Anno dazumal

Ulrike Sammer

von Ulrike Sammer

Story

Ich wuchs in der Nachkriegszeit in Wien auf. Wenn ich Bilder aus meiner frühesten Kindheit vor meinem inneren Auge aufsteigen lasse, habe ich das Gefühl, aus einer fremden Galaxie zu kommen. Und wenn ich meinen Enkelkindern etwas davon erzähle, sehen sie mich sehr erstaunt an. Niemals hat sich das Leben so verändert wie in diesen letzten 80 Jahren. Zu keiner Zeit wurde von älteren Menschen so viel an Umstellungen abverlangt. Es gab eine ganze Reihe von Berufen, die schon lange „ausgestorben“ sind.

Als Erstes taucht in meiner Erinnerung der Lumpensammler auf. Er fuhr mit einem offenen, hölzernen Wagen, von einem Pferd gezogen, laut rufend durch die Straßen und erbat Alteisen, Fetzen und Papier.

Dann erinnere ich mich an einen Mann, der auf seiner Schulter, nur durch einen Jutesack geschützt, einen schweren Eisblock in die jeweiligen Haushalte trug. Wir waren die stolzen Besitzer eines Eiskastens. Das war eine Holzkiste, die innen mit Blech ausgekleidet war. Beim Eisblockverkäufer konnte man eine ganze, halbe oder viertel längliche Eisstange kaufen, die irgendwo in einem Eiskeller erzeugt wurde. Die kam in den Eiskasten und musste natürlich von Zeit zu Zeit erneuert werden.

Sehr beeindruckt war ich von alten Bäuerinnen, die aus dem benachbarten Burgenland kamen und Selbstgemachtes von Haus zu Haus anboten. So trugen sie in großen Rucksäcken schwere Flaschen mit Himbeersaft oder Gläser mit Honig. Das bekam man damals in der Stadt nicht zu kaufen. Ihre Rücken waren schon ganz krumm. Wie sie es in Ermangelung von Zügen oder Bussen bis nach Wien geschafft haben, ist mir ein Rätsel.

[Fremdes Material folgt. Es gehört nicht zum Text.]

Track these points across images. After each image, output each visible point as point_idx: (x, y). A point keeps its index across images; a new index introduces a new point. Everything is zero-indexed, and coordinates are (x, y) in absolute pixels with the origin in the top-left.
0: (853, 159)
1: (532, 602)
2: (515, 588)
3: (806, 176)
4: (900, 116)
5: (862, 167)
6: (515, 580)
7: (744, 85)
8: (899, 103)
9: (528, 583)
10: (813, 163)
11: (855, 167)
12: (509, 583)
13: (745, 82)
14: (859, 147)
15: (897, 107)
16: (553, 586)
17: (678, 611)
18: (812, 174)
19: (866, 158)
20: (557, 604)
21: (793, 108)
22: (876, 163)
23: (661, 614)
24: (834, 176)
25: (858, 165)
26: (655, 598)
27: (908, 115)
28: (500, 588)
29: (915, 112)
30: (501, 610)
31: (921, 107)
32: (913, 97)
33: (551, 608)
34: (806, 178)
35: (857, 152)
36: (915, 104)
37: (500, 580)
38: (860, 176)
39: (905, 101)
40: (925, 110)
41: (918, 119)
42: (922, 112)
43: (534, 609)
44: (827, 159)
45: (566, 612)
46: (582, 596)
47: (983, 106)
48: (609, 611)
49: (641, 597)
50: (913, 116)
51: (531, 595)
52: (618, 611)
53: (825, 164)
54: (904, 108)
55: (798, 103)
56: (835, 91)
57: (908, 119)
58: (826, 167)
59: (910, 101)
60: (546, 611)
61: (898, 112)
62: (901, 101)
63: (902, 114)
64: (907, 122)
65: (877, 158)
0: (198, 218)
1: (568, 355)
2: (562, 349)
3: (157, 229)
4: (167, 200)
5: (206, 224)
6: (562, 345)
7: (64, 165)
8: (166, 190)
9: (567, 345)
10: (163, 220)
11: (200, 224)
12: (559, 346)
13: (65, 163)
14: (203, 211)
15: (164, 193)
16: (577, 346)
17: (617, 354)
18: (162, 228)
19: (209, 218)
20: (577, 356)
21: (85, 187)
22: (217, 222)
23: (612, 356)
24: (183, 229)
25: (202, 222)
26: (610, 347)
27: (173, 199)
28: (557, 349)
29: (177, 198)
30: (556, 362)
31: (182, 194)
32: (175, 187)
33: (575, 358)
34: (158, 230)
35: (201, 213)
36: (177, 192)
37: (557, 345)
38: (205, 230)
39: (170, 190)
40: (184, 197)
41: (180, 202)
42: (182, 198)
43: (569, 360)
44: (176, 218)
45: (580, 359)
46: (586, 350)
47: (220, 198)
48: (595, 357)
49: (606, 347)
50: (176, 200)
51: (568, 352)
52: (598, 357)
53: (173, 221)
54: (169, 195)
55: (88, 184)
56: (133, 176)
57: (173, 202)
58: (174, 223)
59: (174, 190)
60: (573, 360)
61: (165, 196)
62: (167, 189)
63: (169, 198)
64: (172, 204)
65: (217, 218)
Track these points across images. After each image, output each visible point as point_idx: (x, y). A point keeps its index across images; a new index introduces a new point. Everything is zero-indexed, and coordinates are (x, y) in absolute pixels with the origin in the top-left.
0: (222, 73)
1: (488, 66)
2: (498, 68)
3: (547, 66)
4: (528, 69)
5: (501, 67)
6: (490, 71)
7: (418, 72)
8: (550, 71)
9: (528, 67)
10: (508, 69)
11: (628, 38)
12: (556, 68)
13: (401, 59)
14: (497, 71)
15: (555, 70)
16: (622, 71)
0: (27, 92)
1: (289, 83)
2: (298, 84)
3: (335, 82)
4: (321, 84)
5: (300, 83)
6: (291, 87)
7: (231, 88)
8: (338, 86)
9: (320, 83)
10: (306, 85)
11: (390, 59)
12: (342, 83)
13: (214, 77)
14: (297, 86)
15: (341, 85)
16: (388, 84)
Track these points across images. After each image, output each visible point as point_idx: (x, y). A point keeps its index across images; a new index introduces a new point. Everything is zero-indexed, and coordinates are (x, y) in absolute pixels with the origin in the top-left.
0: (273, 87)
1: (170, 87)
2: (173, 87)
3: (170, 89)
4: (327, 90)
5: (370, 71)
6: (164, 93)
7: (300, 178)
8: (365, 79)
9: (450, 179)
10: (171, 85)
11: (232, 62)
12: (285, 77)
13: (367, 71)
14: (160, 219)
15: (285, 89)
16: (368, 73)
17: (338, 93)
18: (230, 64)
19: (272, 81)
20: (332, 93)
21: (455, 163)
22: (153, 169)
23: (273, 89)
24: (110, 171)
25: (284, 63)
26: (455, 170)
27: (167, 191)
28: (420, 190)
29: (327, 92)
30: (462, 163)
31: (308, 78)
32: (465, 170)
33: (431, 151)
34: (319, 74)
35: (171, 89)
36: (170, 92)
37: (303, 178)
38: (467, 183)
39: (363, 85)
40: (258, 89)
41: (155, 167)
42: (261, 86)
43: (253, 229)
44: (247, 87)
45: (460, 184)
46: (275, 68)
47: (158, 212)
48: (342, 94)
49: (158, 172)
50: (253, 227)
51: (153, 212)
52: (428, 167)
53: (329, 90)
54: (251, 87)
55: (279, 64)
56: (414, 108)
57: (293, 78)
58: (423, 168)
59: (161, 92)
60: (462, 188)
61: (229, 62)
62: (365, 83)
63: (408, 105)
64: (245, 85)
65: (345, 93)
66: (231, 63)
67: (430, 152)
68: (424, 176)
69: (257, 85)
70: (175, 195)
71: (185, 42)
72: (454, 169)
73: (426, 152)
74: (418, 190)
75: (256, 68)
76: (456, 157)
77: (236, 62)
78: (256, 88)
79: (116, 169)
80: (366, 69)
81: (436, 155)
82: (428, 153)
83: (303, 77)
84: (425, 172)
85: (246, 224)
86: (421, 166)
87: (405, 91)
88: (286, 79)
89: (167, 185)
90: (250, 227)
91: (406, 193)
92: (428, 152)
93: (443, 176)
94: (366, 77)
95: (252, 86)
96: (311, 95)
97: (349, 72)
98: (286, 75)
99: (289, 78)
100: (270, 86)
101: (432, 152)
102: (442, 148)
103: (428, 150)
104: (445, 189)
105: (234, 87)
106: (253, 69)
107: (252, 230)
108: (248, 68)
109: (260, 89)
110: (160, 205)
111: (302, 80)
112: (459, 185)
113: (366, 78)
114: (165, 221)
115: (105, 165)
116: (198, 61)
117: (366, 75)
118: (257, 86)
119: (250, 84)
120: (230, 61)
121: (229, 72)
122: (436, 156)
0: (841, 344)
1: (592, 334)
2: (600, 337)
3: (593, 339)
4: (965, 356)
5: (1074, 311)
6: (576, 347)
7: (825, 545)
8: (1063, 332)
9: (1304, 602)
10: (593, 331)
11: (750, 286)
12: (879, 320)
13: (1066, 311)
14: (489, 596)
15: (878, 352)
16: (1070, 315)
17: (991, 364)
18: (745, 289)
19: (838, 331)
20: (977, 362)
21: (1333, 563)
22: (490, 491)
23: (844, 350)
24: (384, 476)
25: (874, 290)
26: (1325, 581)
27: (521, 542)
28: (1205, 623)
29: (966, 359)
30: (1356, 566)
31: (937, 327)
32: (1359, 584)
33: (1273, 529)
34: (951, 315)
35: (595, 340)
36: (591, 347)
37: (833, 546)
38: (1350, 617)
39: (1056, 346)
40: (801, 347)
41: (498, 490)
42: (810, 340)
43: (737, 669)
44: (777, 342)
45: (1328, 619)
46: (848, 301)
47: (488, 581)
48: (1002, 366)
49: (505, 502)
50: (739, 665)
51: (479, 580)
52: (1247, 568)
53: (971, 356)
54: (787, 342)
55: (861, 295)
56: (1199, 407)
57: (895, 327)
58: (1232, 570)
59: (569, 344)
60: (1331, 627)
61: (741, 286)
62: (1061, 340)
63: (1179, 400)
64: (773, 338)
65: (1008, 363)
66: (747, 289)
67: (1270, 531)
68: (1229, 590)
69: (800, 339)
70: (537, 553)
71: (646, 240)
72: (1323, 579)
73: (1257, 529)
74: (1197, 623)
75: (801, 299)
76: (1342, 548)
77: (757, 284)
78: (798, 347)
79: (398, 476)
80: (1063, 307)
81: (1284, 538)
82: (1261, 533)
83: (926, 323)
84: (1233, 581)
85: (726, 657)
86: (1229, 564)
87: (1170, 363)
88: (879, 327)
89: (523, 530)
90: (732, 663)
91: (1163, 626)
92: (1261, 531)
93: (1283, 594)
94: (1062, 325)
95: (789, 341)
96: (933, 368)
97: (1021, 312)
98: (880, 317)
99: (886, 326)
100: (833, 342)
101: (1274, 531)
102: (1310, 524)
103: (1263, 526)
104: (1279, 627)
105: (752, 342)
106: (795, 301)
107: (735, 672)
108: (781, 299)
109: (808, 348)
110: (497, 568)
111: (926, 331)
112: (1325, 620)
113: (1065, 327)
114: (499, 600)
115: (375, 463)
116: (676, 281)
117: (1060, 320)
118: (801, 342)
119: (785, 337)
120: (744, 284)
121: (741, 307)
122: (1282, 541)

Viel leichter trugen da Frauen, mit selbstgepflückten Schneerosen oder Schneeglöckchen. Jeder versuchte in dieser schlechten Zeit irgendetwas anzubieten. Man war kreativ. Erdäpfel und Zwiebeln wurden von den Bauern auf Holzwägen zu den Stadtbewohnern gebracht. Sie boten allerdings immer große Säcke mit ihrem Gemüse an und wir hatten keine Keller, wo man sachgerecht lagern konnte.

Ich habe jedenfalls großen Respekt vor dem Einfallsreichtum in der damaligen Zeit. Es gab kaum bürokratische Hindernisse. So konnte jeder seine Einfälle umsetzen. An meiner Straßenecke wohnte eine ältere Schauspielerin, der man keine Rollen mehr anbot, die aber ihren leicht behinderten Sohn durchbringen musste. So ließ sie am Rande ihres Gartens eine winzige Verkaufsbude errichten, in der sie Eislutscher anbot. Ein paar Häuser weiter richtete eine Frau in ihrem ebenerdigen Wohnzimmer eine kleine Greisslerei ein. Wir waren sehr froh, dort ein paar Grundnahrungsmittel kaufen zu können. Unweit spritzte ein Mann einen alten Tennisplatz mit seinem Gartenschlauch bei den ersten Minusgraden an, bis er ein schön glattes Eis zum Schlittschuhlaufen hatte. Natürlich hatten wir keine Schlittschuhe, aber verstellbare Kufen, die wir an unsere Winterschuhe schraubten. Ich denke sehr gerne an diesen Treffpunkt der Kinder und Jugendlichen bei lauter Radiomusik.